All quotes from Alan Watts’

Love is not something that is a sort of rare commodity. Everybody has it. Existence is love.

Some of you here feel that you belong to a nice set of people. It may be an ordinary kind of bourgeois coterie of pleasant squares, or it may be a church group of some kind, a club, or a special cult, or just a group of friendly drinkers. But at any rate you feel that, by virtue of membership in this society, you belong to a special in-group of nice, or saved, people. Now, when you consider what nice people talk about when they sit around the dinner table and have an opportunity to nurture their collective ego, you will find that the most fascinating topic of conversation is the nasty people: how awful they are, what dreadful things they do, and what is it all coming to? And this very, very satisfactory condemnatory conversation nurtures your ego. But people who do that don’t seem to realize that they thereby depend on the nasty people in order to know that they’re nice. They are, as a matter of fact, highly indebted to them.

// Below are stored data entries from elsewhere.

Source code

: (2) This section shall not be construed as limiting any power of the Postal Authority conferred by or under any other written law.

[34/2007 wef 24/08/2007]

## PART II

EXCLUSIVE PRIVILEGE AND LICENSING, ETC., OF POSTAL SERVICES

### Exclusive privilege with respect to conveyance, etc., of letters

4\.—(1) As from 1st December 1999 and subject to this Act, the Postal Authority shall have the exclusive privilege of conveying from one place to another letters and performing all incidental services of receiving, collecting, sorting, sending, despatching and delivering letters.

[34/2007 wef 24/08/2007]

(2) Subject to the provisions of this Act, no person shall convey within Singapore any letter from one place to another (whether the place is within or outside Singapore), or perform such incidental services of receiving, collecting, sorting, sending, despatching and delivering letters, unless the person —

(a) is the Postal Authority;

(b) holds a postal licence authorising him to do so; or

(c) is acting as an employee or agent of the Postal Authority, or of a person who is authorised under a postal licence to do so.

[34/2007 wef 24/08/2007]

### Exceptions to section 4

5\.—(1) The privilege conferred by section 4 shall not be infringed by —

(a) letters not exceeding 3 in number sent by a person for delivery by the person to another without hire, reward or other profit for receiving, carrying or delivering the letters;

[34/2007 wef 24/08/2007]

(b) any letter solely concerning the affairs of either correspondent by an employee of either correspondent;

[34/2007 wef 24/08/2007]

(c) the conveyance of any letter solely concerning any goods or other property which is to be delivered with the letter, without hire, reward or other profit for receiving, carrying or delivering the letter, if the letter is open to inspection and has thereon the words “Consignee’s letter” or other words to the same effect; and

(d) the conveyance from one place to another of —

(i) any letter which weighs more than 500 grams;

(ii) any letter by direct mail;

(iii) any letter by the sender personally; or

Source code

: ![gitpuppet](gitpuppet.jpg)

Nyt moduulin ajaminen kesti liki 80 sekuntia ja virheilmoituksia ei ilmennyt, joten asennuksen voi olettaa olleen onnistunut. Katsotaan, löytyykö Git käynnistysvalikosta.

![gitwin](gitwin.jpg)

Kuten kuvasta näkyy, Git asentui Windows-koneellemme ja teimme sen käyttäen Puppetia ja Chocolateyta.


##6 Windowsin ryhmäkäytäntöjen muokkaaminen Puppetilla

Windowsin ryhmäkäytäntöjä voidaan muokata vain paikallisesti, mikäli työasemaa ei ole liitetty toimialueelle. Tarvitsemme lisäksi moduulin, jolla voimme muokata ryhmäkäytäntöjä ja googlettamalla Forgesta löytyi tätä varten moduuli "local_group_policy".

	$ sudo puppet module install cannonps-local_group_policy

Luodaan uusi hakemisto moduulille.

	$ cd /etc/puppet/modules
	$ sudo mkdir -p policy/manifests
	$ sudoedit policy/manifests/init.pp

At once you begin to realize how much you depend on an enemy, or an outsider, or a group of damned people as distinct from your own group of saved people. And so you begin to realize that if your collective ego, or your self, depends on your being on the in, but you can only be on the in with relation to something that is out. And since the in and the out are inseparable if there is to be any in or any out, you suddenly discover that “yourself” is bigger than you thought it was. It includes the other and you can’t do without it.